So, how many draw calls at max? How many vertex array binds? How many shader program changes? How is lighting done?

  • Draw calls: 1 glDrawElements(GL_TRIANGLES, …) and 1 glDrawElements(GL_LINE_LOOP, …) for each object each Frame -> 200000 calls each Frame.
  • Vertex Array Binds: 1 each object each Frame -> 100000 calls
    BUT - we tried to reduce this to 1 call each frame, bind the VBO and render all objects, which gave us no significant improvement (see above)
  • Shader Program: We got only 1 shader -> 1 call per frame, could also just bind and never change it I suppose.
  • Lightning: No special lightning required.

200000 draw calls and 100000 VAO binds are way too much! It’s pretty safe to assume that your app is entirely CPU bound and even your low-budget GPU will not be fully utilized.

I’m sure you can identify groups of objects which can be drawn in a single batch.
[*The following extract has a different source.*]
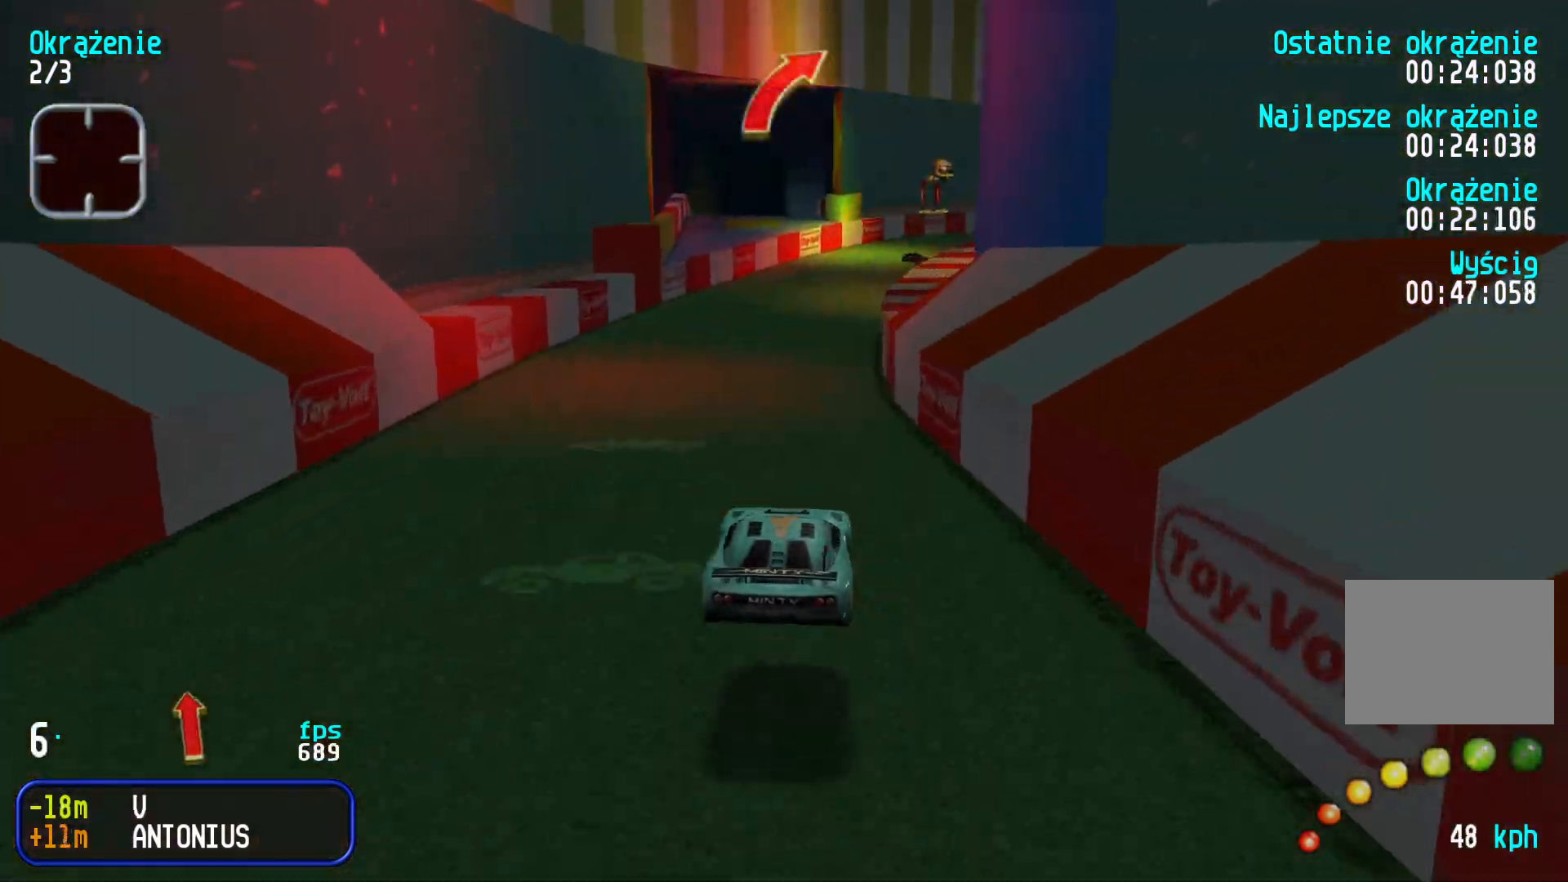
{"keys": ["up"], "events": []}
This is the case if the same shader program can be active and if the objects are stored in the same buffer. You can bind the buffer one time, or very few times depending on the total number of buffers, activate the shader program one time and then draw.
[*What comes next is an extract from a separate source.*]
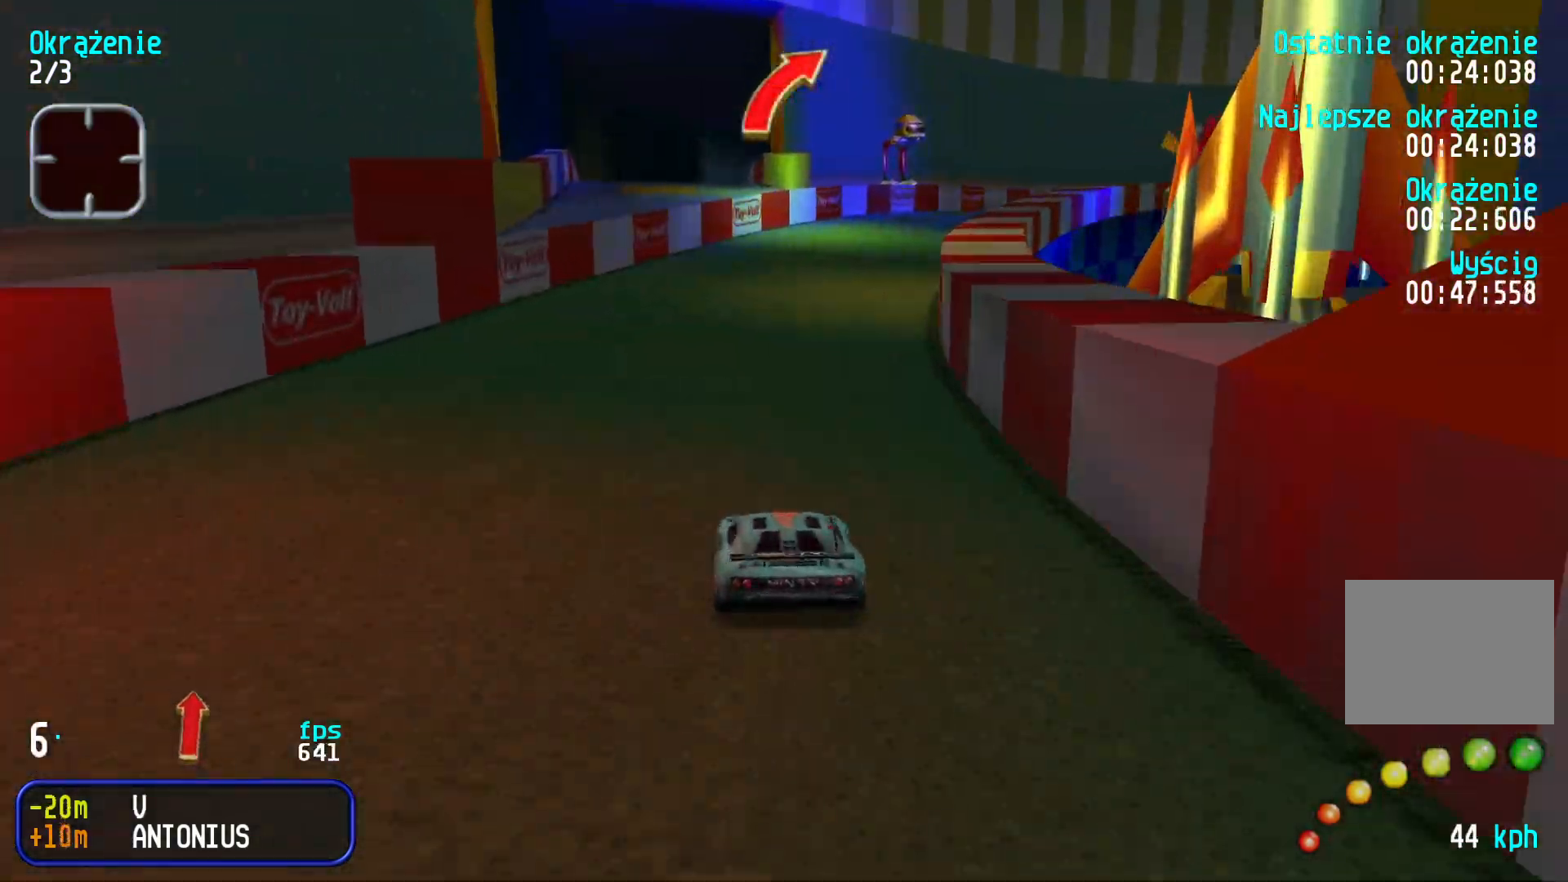
{"keys": ["up"], "events": [[117, "right", "down"], [283, "right", "up"], [317, "right", "down"], [467, "right", "up"]]}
You may also inspect if geometry instancing is an option if you design permits that.

Look into

and other corresponding calls.

Thx for the link I will look into that right away. Now geometry instancing was mentioned before too, maybe you can also answer this questions that came to my mind after a short read:

  • Are the objects still accessible individually then? or is it rather a grouping up of objects into 1 object.
    We need to be able to select them individually and lets say change their color all at once or only from the first 5 rows.
  • Is this a relatively new technique and would not work on low-level graphic cards?
  • Would that be the same thing as particles in OpenGl ES?
  • Are the objects still accessible individually then? or is it rather a grouping up of objects into 1 object.

Separate instances are identified by an unsigned integer specified for each instance by gl_InstanceID.

  • Is this a relatively new technique and would not work on low-level graphic cards?

Its GL 3.1 stuff, so it’ll work on any GF8+ card.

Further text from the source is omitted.